--- Start GIVEN TEXT ---

Database Topic Overview

title: Database topic overview
author: Alexander Patrakov

</slideshow>

SQL and NoSQL ⌘

SQL = Structured Query Language
- Standard used by many databases
- We have a course: https://www.nobleprog.com/sql-fundamentals-training
  - Can be delivered on any traditional database
  - You practiced it for MySQL = you know 50% of PostgreSQL
NoSQL = Not Only SQL
- Collective term for non-traditional databases
- Every NoSQL database is different

Let's try some SQL ⌘

SQL databases contain tables
- How to create them and alter their structure?
  - DDL = Data Definition Language
- How to Create, Read, Update, Delete rows?
  - DML = Data Modification Language
Learn statements: CREATE TABLE, INSERT, SELECT, UPDATE, DELETE
Try them on MySQL and PostgreSQL
- Or maybe online in sql.js?

For those who want to self-study SQL ⌘

Use this online tool or another one

CREATE TABLE dept (id INTEGER PRIMARY KEY, dname VARCHAR(255) NOT NULL, loc VARCHAR(255) NOT NULL);
INSERT INTO dept VALUES(10,'ACCOUNTING','NEW YORK');
INSERT INTO dept VALUES(20,'RESEARCH','LONDON');
INSERT INTO dept VALUES(30,'SALES','PARIS');
INSERT INTO dept VALUES(40,'OPERATIONS','BERLIN');
CREATE TABLE salgrade(id INTEGER PRIMARY KEY, losal DECIMAL(10,2) NOT NULL, hisal DECIMAL(10,2) NOT NULL);
INSERT INTO salgrade VALUES(1,700,1200);
INSERT INTO salgrade VALUES(2,1201,1400);
INSERT INTO salgrade VALUES(3,1401,2000);
INSERT INTO salgrade VALUES(4,2001,3000);
INSERT INTO salgrade VALUES(5,3001,9999);
CREATE TABLE emp (id INTEGER PRIMARY KEY, ename VARCHAR(255) NOT NULL,
  job VARCHAR(255) NOT NULL, mgr INTEGER REFERENCES emp(id),
  hiredate DATE NOT NULL, sal DECIMAL(10,2) NOT NULL,
  comm DECIMAL(10,2), deptno INTEGER NOT NULL REFERENCES dept(id));
INSERT INTO emp VALUES(7839,'BUSH','PRESIDENT',NULL,'1981-11-17',5000,NULL,10);
INSERT INTO emp VALUES(7698,'BLAIR','MANAGER',7839,'1981-05-01',2850,NULL,30);
INSERT INTO emp VALUES(7566,'PUTIN','MANAGER',7839,'1981-04-02',2975,NULL,20);
INSERT INTO emp VALUES(7902,'TOOSK','ANALYST',7566,'1981-12-03',3000,NULL,20);
INSERT INTO emp VALUES(7369,'THATCHER','CLERK',7902,'1980-12-17',800,NULL,20);
INSERT INTO emp VALUES(7499,'BAROSSO','SALESMAN',7698,'1981-02-20',1600,300,30);
INSERT INTO emp VALUES(7521,'WALTON','SALESMAN',7698,'1981-02-22',1250,500,30);
INSERT INTO emp VALUES(7654,'CHIRACK','SALESMAN',7698,'1981-09-28',1250,1400,30);
INSERT INTO emp VALUES(7782,'MERKEL','MANAGER',7839,'1981-06-09',2450,NULL,10);
INSERT INTO emp VALUES(7788,'CARNEGIE','ANALYST',7566,'1982-12-09',3000,NULL,20);
INSERT INTO emp VALUES(7844,'GATES','SALESMAN',7698,'1981-09-08',1500,0,30);
INSERT INTO emp VALUES(7876,'FORD','CLERK',7788,'1983-01-12',1100,NULL,20);
INSERT INTO emp VALUES(7900,'BUFFETT','CLERK',7698,'1981-12-03',950,NULL,30);
INSERT INTO emp VALUES(7934,'ELISON','CLERK',7782,'1982-01-23',1300,NULL,10);

Click "Expand" to see the queries for populating the initial structure and content
Follow SQL Programming slides and exercises

Two major applications ⌘

Web applications
- Queries usually touch only a tiny fraction of data
- Performance is needed
- Achieved by a good schema, properly placed indexes, and well-written queries
- SQL is usually simple
Data warehousing, ad-hoc analytics, reporting
- Real-time performance is not needed
- Queries sometimes go through the entire database for aggregation
- More advanced SQL features are used

Available SQL-based databases ⌘

MySQL and its variants (MariaDB, MySQL Cluster, Percona Server)

--- End GIVEN TEXT ---
--- Start DATA LISTING ---

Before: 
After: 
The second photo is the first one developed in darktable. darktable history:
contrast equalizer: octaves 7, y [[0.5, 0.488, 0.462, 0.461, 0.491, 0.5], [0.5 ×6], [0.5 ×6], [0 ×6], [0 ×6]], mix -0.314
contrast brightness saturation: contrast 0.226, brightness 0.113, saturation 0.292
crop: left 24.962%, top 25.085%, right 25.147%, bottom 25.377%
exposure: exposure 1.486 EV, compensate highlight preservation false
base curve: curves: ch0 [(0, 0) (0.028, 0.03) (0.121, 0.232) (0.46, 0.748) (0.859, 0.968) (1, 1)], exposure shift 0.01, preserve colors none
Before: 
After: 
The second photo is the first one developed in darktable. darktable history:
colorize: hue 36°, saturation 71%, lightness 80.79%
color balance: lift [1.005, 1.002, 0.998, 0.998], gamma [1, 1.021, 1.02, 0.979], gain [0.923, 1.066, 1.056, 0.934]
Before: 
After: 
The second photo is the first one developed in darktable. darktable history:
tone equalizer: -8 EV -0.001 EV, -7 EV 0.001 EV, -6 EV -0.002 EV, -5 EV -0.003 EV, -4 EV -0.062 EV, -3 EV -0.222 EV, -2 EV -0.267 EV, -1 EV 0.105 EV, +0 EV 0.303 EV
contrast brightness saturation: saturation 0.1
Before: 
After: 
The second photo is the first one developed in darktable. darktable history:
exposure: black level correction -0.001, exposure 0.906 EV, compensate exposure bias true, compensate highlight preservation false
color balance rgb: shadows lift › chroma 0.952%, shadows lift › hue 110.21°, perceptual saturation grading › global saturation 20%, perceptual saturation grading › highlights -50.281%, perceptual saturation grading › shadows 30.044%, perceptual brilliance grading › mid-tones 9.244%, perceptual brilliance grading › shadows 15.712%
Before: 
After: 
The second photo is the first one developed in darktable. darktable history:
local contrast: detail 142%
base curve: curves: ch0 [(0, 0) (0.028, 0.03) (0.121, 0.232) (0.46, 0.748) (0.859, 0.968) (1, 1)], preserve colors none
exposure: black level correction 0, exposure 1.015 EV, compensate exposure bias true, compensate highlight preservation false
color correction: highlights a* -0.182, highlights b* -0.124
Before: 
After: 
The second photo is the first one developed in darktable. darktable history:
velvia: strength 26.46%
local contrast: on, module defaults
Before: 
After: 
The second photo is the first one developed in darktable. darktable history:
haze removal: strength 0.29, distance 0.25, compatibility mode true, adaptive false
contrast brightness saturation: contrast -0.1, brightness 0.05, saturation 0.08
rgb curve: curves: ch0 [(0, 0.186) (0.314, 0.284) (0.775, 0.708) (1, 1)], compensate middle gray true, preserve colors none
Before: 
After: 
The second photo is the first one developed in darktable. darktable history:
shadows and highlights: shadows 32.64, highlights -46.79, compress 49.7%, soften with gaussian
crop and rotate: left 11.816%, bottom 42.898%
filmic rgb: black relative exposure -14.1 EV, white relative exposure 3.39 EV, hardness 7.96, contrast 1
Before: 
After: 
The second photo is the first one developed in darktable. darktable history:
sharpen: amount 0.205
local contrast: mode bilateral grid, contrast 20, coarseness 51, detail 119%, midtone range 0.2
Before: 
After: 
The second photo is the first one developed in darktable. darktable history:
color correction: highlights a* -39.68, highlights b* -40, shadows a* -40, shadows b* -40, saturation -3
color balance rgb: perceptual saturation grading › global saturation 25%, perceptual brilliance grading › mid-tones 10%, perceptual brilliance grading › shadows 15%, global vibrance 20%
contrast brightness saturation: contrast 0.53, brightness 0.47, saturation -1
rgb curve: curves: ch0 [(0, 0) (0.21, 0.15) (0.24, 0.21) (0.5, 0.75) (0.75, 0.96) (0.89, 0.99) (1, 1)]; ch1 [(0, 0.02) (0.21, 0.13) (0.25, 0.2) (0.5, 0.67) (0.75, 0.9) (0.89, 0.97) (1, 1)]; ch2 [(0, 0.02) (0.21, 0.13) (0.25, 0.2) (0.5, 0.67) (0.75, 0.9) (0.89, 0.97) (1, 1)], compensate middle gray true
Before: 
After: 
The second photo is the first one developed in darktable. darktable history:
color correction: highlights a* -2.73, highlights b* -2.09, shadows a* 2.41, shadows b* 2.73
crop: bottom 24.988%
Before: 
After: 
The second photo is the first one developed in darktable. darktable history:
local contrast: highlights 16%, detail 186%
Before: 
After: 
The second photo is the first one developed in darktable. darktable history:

--- End DATA LISTING ---

▶ DIRECTIONS
1. According to the database overview, what does NoSQL stand for?
2. Output the lines of the records, from the start of the records up to and including the line that contains "0.01, preserve colors none", as a JSON list of strings with one string per line and blank lines omitted.
The database overview and the records have no connection to each other.

▶ RESULTS OF THE EXERCISE
1. Not Only SQL

2.
[
  "Before: ",
  "After: ",
  "The second photo is the first one developed in darktable. darktable history:",
  "contrast equalizer: octaves 7, y [[0.5, 0.488, 0.462, 0.461, 0.491, 0.5], [0.5 ×6], [0.5 ×6], [0 ×6], [0 ×6]], mix -0.314",
  "contrast brightness saturation: contrast 0.226, brightness 0.113, saturation 0.292",
  "crop: left 24.962%, top 25.085%, right 25.147%, bottom 25.377%",
  "exposure: exposure 1.486 EV, compensate highlight preservation false",
  "base curve: curves: ch0 [(0, 0) (0.028, 0.03) (0.121, 0.232) (0.46, 0.748) (0.859, 0.968) (1, 1)], exposure shift 0.01, preserve colors none"
]